DOKUMENTAUSZUG =>
***
Sie gehen zusammen auf die noch ausstehende Tour, aber mit den Yardbirds hat das nichts mehr zu tun. Sie sehen aus wie langhaarige Bombenleger und klingen auch so. Als Reaktion auf die zunehmende Intellektualisierung, Politisierung und Verschwurbelung der Popmusik Ende der Sechziger halten sie die Erinnerung an die triebgesteuerten frühen Tage des Rock ’n’ Roll wach. Regisseur Bernard MacMahon und Produzentin Allison McGourty vermitteln einen ziemlich authentischen Eindruck davon, wie Led Zeppelin auf das zeitgenössische Publikum gewirkt haben. Sie sind böse, gefährlich und unberechenbar. Der praktizierende Okkultist Page gibt mit schiefem Grinsen den Zeremonienmeister. Seine theatralische Gestik erinnert mal an den Dirigenten eines Orchesters, mal an einen heidnischen Magier. Und wenn er mit dem Geigenbogen bei der rituellen Messe »Dazed and Confused« diabolisch schöne Obertöne aus seiner Fender Telecaster heraussägt, ist allen klar, dass er nicht in den Himmel kommt. Mit dem blonden Engelshaar und dem durchsexualisierten Bühnenhabitus verkörpert Robert Plan das Kontrastprogramm – das Versprechen, dass man hienieden auch eine Menge Spaß haben kann. Das glaubt man ihm sofort. Bei einem Livebesuch der Radioshow des legendären DJs Wolfman Jack dürfen Fans anrufen, um mit der Band ein paar Worte zu wechseln. Es sind vor allem Frauen, die Plant an die Wäsche wollen.

Im Herbst 1968, zwei Wochen nach der Skandinavientour, haben sie bereits einen Termin in den Olympic Studios, da bleibt wenig Zeit für Neukompositionen. Der Opener gibt die Richtung vor, »Good Times Bad Times« ist ein Heavy-Riffer mit eingängigem Chorus und gleißenden Leadgitarren, »Dazed and Confused«, »Communication Breakdown« und »How Many More Times« kombinieren Brachialität mit kompositorischem Ideenreichtum, das restliche Material besteht aus umarrangierten, auf die eigenen exaltierten Bedürfnisse zugschnittenen Blues- und Folk-Standards.

Grant und Page fliegen mit dem fertigen Album im November in die USA, um bei den dortigen Labels vorzufühlen. Atlantic-Produzent Jerry Wexler will sie unbedingt und zahlt, ohne Led Zeppelin je live gehört zu haben, einen ansehnlichen Vorschuss von 110.000 US-Dollar für die weltweiten Vermarktungsrechte am Debüt. Auf der anschließenden Tour mit Vanilla Fudge, Taj Mahal und Country Joe and The Fish erobern sie die USA zum ersten Mal.
***
INHALT DER DATEN =>
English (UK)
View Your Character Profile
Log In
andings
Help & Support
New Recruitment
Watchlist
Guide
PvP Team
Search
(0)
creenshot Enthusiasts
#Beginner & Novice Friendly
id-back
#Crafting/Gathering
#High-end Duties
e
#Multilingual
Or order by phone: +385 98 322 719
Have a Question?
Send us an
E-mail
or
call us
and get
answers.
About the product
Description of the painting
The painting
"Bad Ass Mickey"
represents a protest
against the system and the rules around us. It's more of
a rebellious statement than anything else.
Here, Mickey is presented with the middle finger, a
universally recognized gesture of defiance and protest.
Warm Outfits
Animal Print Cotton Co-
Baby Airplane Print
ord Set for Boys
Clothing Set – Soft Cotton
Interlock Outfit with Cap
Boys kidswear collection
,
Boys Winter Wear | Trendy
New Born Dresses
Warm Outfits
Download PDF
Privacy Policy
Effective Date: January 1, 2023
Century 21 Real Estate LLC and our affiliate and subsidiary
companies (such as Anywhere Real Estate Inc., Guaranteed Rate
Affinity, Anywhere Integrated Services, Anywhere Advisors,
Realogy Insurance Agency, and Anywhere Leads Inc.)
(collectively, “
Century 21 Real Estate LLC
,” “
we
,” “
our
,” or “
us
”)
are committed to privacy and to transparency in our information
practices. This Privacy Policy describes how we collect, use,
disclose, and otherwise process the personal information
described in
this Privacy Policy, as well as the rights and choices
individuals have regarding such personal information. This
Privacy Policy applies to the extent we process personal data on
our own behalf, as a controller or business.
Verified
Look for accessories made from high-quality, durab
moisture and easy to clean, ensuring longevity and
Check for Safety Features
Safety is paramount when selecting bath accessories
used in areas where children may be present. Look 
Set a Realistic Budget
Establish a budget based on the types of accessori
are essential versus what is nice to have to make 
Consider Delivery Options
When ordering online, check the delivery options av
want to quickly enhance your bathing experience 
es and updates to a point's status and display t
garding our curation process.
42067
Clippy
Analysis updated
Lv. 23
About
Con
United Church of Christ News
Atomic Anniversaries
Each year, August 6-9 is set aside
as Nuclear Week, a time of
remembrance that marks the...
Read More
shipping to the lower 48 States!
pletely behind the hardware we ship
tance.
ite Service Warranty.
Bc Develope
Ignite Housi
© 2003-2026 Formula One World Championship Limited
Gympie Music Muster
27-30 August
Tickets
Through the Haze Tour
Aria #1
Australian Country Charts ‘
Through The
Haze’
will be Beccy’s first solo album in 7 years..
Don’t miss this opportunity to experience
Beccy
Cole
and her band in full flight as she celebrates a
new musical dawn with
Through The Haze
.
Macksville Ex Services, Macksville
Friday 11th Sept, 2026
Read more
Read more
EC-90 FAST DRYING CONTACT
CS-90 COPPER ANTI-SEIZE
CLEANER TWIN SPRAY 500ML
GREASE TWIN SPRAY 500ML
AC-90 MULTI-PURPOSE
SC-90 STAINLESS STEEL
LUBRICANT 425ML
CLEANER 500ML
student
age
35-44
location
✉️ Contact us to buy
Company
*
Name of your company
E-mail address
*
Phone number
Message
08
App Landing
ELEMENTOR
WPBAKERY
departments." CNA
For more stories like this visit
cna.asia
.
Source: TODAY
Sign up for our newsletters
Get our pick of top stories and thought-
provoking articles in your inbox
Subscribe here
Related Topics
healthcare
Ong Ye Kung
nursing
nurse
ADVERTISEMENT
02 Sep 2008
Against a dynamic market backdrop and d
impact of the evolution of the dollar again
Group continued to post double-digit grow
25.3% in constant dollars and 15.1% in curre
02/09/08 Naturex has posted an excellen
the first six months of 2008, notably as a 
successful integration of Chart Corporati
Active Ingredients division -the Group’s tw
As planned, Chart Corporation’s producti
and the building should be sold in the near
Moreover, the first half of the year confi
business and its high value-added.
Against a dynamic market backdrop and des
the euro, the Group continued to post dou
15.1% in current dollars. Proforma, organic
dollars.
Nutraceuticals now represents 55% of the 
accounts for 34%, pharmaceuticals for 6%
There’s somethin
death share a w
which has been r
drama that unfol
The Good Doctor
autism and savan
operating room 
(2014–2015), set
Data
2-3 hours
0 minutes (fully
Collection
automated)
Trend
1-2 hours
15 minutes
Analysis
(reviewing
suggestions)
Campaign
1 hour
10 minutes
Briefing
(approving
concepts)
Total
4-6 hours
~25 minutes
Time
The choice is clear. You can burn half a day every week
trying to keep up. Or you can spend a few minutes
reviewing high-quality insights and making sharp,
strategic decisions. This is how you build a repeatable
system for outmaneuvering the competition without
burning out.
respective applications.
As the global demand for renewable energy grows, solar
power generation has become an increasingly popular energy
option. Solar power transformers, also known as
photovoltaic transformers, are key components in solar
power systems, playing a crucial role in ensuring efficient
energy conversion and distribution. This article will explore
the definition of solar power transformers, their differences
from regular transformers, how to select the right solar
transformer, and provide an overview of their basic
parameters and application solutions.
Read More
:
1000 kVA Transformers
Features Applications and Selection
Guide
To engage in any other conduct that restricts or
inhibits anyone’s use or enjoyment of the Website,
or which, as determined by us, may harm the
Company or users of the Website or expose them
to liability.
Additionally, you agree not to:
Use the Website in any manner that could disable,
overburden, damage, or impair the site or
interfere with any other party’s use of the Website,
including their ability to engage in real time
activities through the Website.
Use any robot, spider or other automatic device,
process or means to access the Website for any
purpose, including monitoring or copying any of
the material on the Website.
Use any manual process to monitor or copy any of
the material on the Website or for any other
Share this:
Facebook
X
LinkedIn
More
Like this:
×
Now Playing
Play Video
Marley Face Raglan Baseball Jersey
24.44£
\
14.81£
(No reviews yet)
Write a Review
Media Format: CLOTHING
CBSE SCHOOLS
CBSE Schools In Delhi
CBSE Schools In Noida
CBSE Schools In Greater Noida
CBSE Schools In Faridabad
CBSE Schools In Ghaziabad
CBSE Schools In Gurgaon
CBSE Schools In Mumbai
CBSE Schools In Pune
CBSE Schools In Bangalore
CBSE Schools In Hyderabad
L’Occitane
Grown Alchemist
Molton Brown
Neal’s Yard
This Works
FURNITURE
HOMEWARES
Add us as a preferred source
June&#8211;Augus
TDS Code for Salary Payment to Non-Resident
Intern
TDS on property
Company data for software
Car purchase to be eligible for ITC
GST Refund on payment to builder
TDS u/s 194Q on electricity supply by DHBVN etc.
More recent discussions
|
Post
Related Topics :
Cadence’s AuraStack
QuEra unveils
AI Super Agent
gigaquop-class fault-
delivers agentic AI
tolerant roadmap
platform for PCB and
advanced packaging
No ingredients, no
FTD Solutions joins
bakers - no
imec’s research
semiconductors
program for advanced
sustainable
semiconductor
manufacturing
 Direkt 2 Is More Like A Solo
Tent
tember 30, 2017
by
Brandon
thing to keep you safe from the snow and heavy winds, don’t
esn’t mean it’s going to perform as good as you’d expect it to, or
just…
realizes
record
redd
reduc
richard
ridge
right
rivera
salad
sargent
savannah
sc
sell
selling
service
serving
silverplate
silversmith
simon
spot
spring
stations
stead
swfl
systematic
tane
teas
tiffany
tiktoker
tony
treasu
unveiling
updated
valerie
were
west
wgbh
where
***
ARBEITSAUFTRAG =>
Fasse den Auszug über Led Zeppelin in zwei Sätzen zusammen.

SCHRIFTLICHE ANTWORT =>
Led Zeppelin wirkten Ende der Sechziger böse, gefährlich und unberechenbar, hielten die Erinnerung an die frühen Tage des Rock ’n’ Roll wach und hatten in dem praktizierenden Okkultisten Page ihren Zeremonienmeister. Nach dem Termin in den Olympic Studios im Herbst 1968 zahlte Atlantic-Produzent Jerry Wexler, ohne die Band je live gehört zu haben, einen Vorschuss von 110.000 US-Dollar für die weltweiten Vermarktungsrechte am Debüt, und auf der anschließenden Tour eroberten sie die USA zum ersten Mal.